» Page-level text extractions:

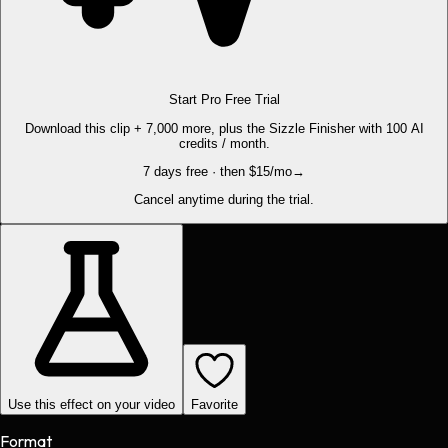
Start Pro Free Trial
Download this clip + 7,000 more, plus the Sizzle Finisher with 100 AI
credits / month.
7 days free · then $15/mo
→
Cancel anytime during the trial.
Use this effect on your video
Favorite
Format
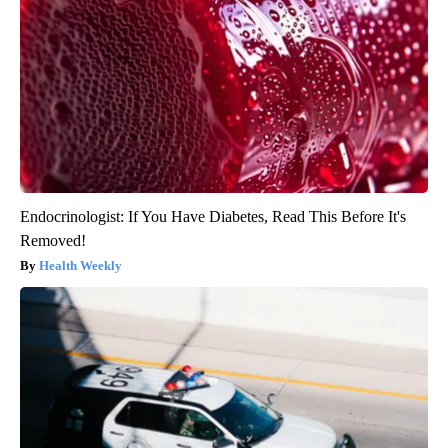
Endocrinologist: If You Have Diabetes, Read This Before It's
Removed!
Health Weekly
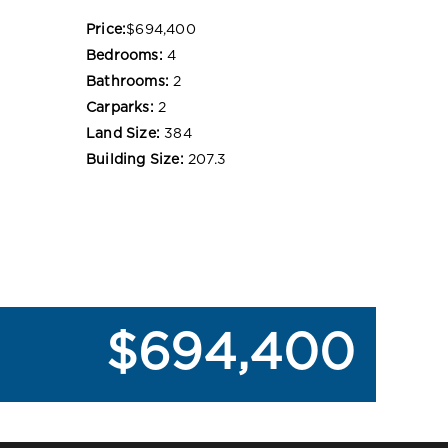
Price:
$694,400
Bedrooms:
4
Bathrooms:
2
Carparks:
2
Land Size:
384
Building Size:
207.3
$694,400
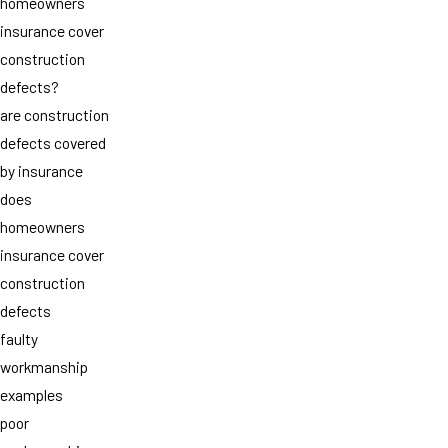
homeowners
insurance cover
construction
defects?
are construction
defects covered
by insurance
does
homeowners
insurance cover
construction
defects
faulty
workmanship
examples
poor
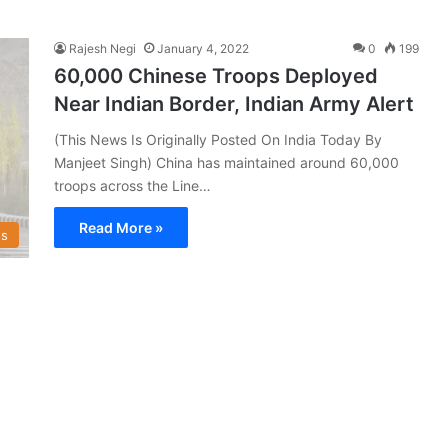
Rajesh Negi
January 4, 2022
0
199
60,000 Chinese Troops Deployed
Near Indian Border, Indian Army Alert
(This News Is Originally Posted On India Today By
Manjeet Singh) China has maintained around 60,000
troops across the Line…
Read More »
s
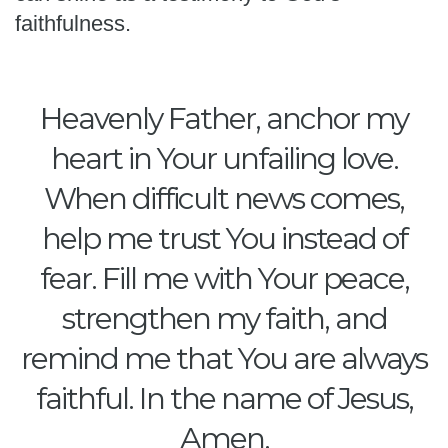
faithfulness.
Heavenly Father, anchor my
heart in Your unfailing love.
When difficult news comes,
help me trust You instead of
fear. Fill me with Your peace,
strengthen my faith, and
remind me that You are always
faithful. In the name of Jesus,
Amen.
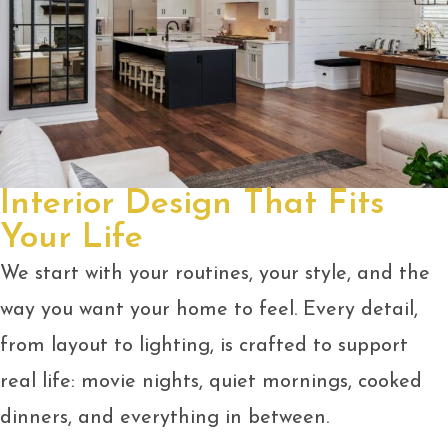
Interior Design That Fits
Your Life
We start with your routines, your style, and the
way you want your home to feel. Every detail,
from layout to lighting, is crafted to support
real life: movie nights, quiet mornings, cooked
dinners, and everything in between.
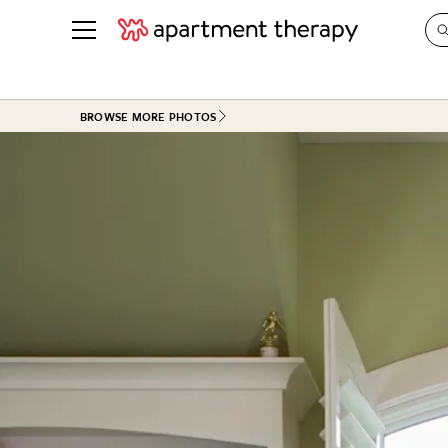
See all
in Photos & Tours
See all
BROWSE MORE PHOTOS
ROOM PHOTOS
BY TOP
Living Room
Decorati
Bedroom
Organizi
Bathroom
Cleaning
Kitchen
Home Pr
Office & Dens
Plants &
See All
Real Esta
Life
Money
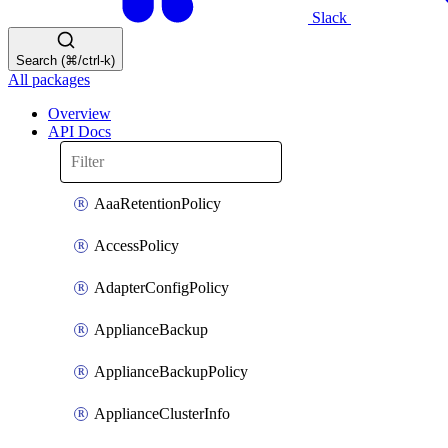
Slack
Search (⌘/ctrl-k)
All packages
Overview
API Docs
AaaRetentionPolicy
AccessPolicy
AdapterConfigPolicy
ApplianceBackup
ApplianceBackupPolicy
ApplianceClusterInfo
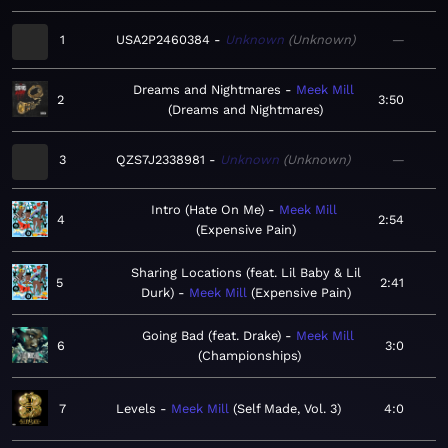
1
USA2P2460384
Unknown
Unknown
—
Dreams and Nightmares
Meek Mill
2
3:50
Dreams and Nightmares
3
QZS7J2338981
Unknown
Unknown
—
Intro (Hate On Me)
Meek Mill
4
2:54
Expensive Pain
Sharing Locations (feat. Lil Baby & Lil
5
2:41
Durk)
Meek Mill
Expensive Pain
Going Bad (feat. Drake)
Meek Mill
6
3:0
Championships
7
Levels
Meek Mill
Self Made, Vol. 3
4:0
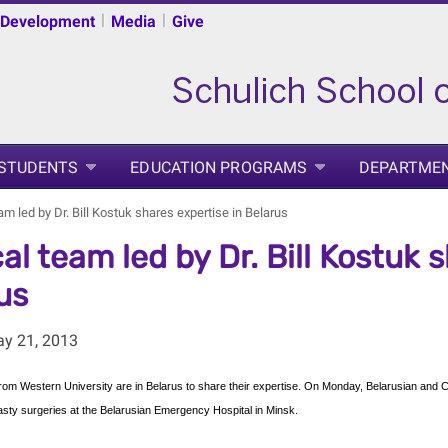
|
|
 Development
Media
Give
 STUDENTS
EDUCATION PROGRAMS
DEPARTME
m led by Dr. Bill Kostuk shares expertise in Belarus
al team led by Dr. Bill Kostuk 
us
ay 21, 2013
om Western University are in Belarus to share their expertise. On Monday, Belarusian and C
asty surgeries at the Belarusian Emergency Hospital in Minsk.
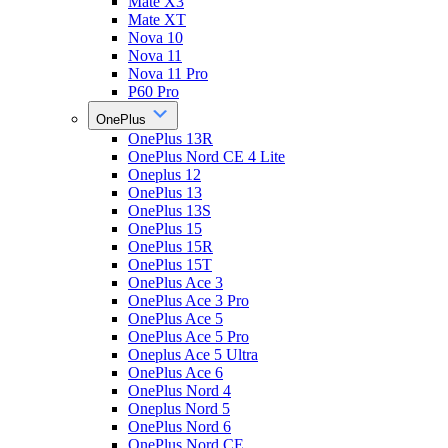
Mate X3
Mate XT
Nova 10
Nova 11
Nova 11 Pro
P60 Pro
OnePlus
OnePlus 13R
OnePlus Nord CE 4 Lite
Oneplus 12
OnePlus 13
OnePlus 13S
OnePlus 15
OnePlus 15R
OnePlus 15T
OnePlus Ace 3
OnePlus Ace 3 Pro
OnePlus Ace 5
OnePlus Ace 5 Pro
Oneplus Ace 5 Ultra
OnePlus Ace 6
OnePlus Nord 4
Oneplus Nord 5
OnePlus Nord 6
OnePlus Nord CE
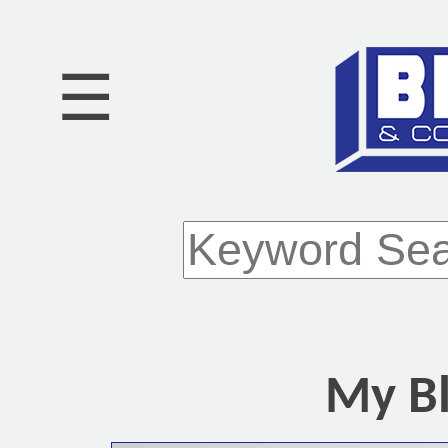
☰
My Bl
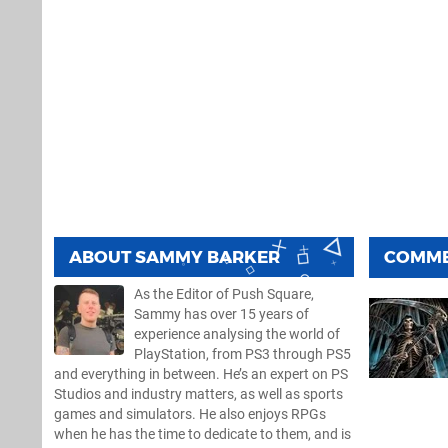
ABOUT
SAMMY BARKER
COMM
As the Editor of Push Square,
Sammy has over 15 years of
experience analysing the world of
PlayStation, from PS3 through PS5
and everything in between. He’s an expert on PS
Studios and industry matters, as well as sports
games and simulators. He also enjoys RPGs
when he has the time to dedicate to them, and is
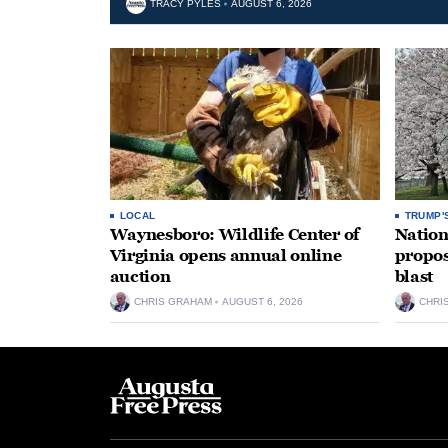
TRACY PYLES
AUGUST 6, 2026
LOCAL
TRUMP'
Waynesboro: Wildlife Center of
Nation
Virginia opens annual online
propos
auction
blast
CHRIS GRAHAM
AUGUST 6, 2026
CHRI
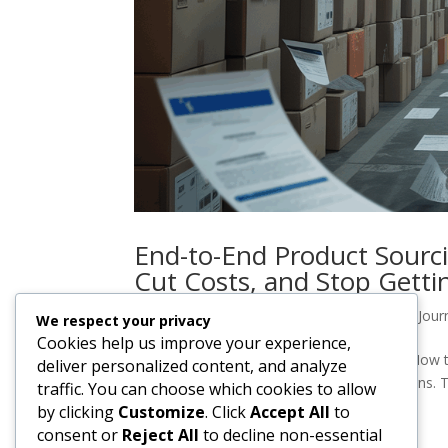
End-to-End Product Sourci
Cut Costs, and Stop Getti
by
casdesigns
|
Oct 29, 2025
|
YAG Import Jour
We respect your privacy
Cookies help us improve your experience,
End-to-End Product Sourcing & Importing: How t
deliver personalized content, and analyze
Suppliers You can spot the early warning signs.
traffic. You can choose which cookies to allow
more week.”The sample looked...
by clicking
Customize
. Click
Accept All
to
consent or
Reject All
to decline non-essential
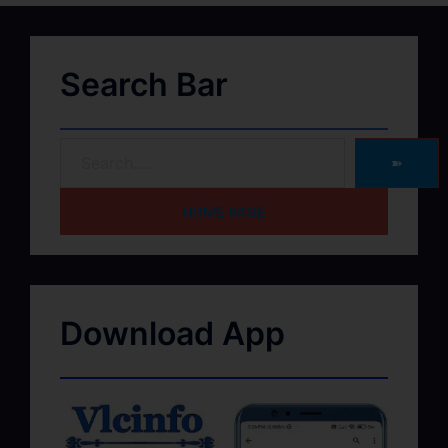
Search Bar
➽
HOME PAGE
Download App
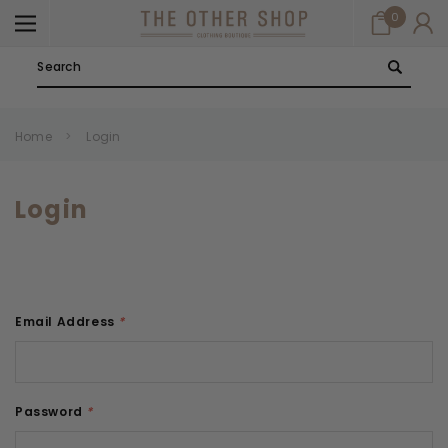
0
Search
Home
Login
Login
Email Address
*
Password
*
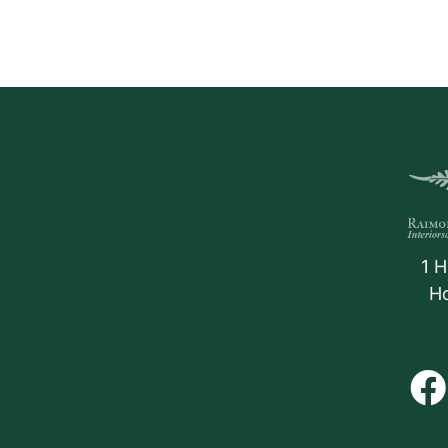
1 H
H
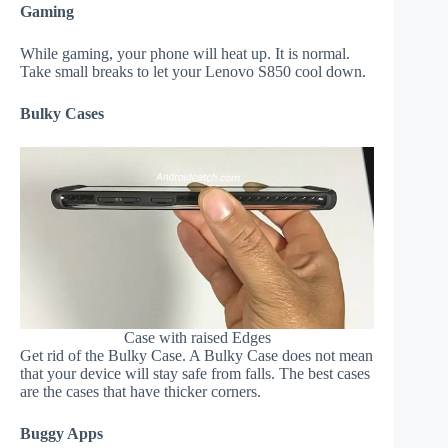
Gaming
While gaming, your phone will heat up. It is normal.
Take small breaks to let your Lenovo S850 cool down.
Bulky Cases
Case with raised Edges
Get rid of the Bulky Case. A Bulky Case does not mean
that your device will stay safe from falls. The best cases
are the cases that have thicker corners.
Buggy Apps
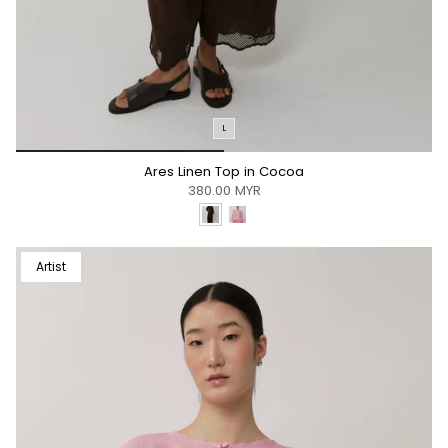
L
*/
Ares Linen Top in Cocoa
380.00 MYR
Artist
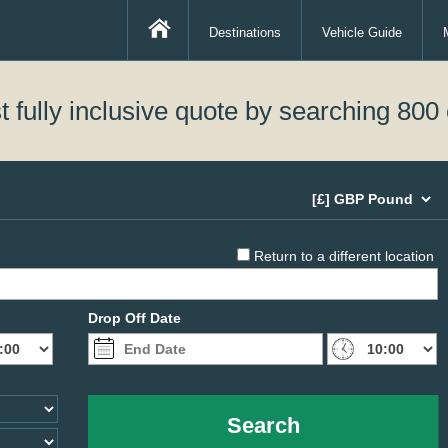
Destinations
Vehicle Guide
 fully inclusive quote by searching 800 
Return to a different location
Drop Off Date
Search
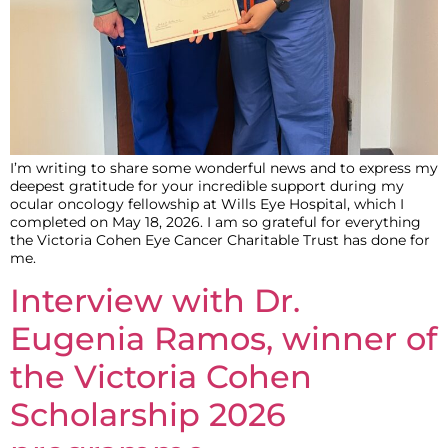
I’m writing to share some wonderful news and to express my
deepest gratitude for your incredible support during my
ocular oncology fellowship at Wills Eye Hospital, which I
completed on May 18, 2026. I am so grateful for everything
the Victoria Cohen Eye Cancer Charitable Trust has done for
me.
Interview with Dr.
Eugenia Ramos, winner of
the Victoria Cohen
Scholarship 2026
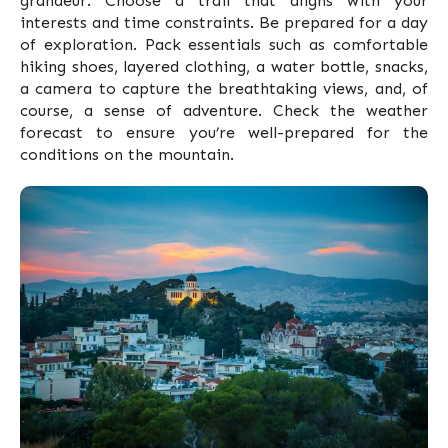
grandeur. Choose a trail that aligns with your
interests and time constraints. Be prepared for a day
of exploration. Pack essentials such as comfortable
hiking shoes, layered clothing, a water bottle, snacks,
a camera to capture the breathtaking views, and, of
course, a sense of adventure. Check the weather
forecast to ensure you’re well-prepared for the
conditions on the mountain.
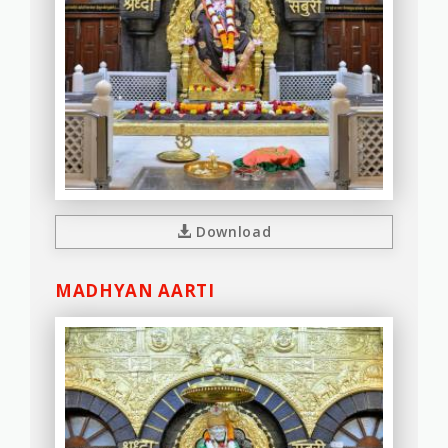
Download
MADHYAN AARTI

» Exercise brief:
Which lines in the records above include the word "support"? Copy them out.

» Problem solution:
from layout to lighting, is crafted to support
deepest gratitude for your incredible support during my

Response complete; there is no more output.